Nisha’s palms twitch on my spine. “Pretending is better than the alternative.”
I push her off of me. “I’m going to the bathroom.” I walk in that general direction
until I’m sure Nisha can’t see me, then climb up the steps toward the exit.
Bruins fans stumble around outside the club. People smoke beside the buildings. Butts litter the concrete.
The woman is waiting for me, twirling a cigarette in her fingers. She moves closer and offers me one. I take it, just in case Nisha happens to wander this way and wonder what I’m doing. The woman lights it and steps close enough that I can smell her cologne.
“That your girlfriend?” She tilts her head toward the club entrance.
“Not really.” I hope my voice doesn’t shake.

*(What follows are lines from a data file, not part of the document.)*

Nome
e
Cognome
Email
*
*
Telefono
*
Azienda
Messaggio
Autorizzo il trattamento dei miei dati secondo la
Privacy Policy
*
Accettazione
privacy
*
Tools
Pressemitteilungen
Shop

She raises an eyebrow. We smoke in silence, her shoulder almost close enough to mine that I can feel the air in between us. I should give this woman my number. Kris would say so. In a way she reminds me of the rugby girls, swagger and boyish charm. I don’t owe Nisha anything.
“I have to go.” I put out the cigarette with my foot.
The woman kisses my cheek. “Come see me if you change your mind.”
I go back into the darkness of the club and down into the bathrooms. Four people in line. Good excuse for taking so much time. I fiddle with the edge of the poster calling for dancers at the Mason Jar. Female dancers experienced in belly dance, Middle Eastern or Indian dances, to work one night a week. I should’ve given my number to that woman. Nisha’s engagement ceremony is around the corner. Female dancers, Indian dance, one night a week. Nisha’s engagement, then the wedding. She’ll be a wife before I know it. Before I can stop her. I don’t even know if she wants me to stop her.
•••
Amma is waiting up for me when I get home, her face bathed in the glow of her computer screen. She doesn’t say anything. She makes me warm milk with sugar.
“I don’t know what I did to deserve this,” she says. She trudges up the stairs, leaving me to my milk.
Would it help if I told you Amma lost a baby? Her name was Tabu, and she was supposed to be born between my sister Vidya and me. But Tabu never cried. A year later Amma and Appa had me, so that I could walk in the shadows that Tabu’s wrinkled little body never cast. Maybe Tabu would’ve made all the right decisions. Maybe Tabu would’ve made Amma happy.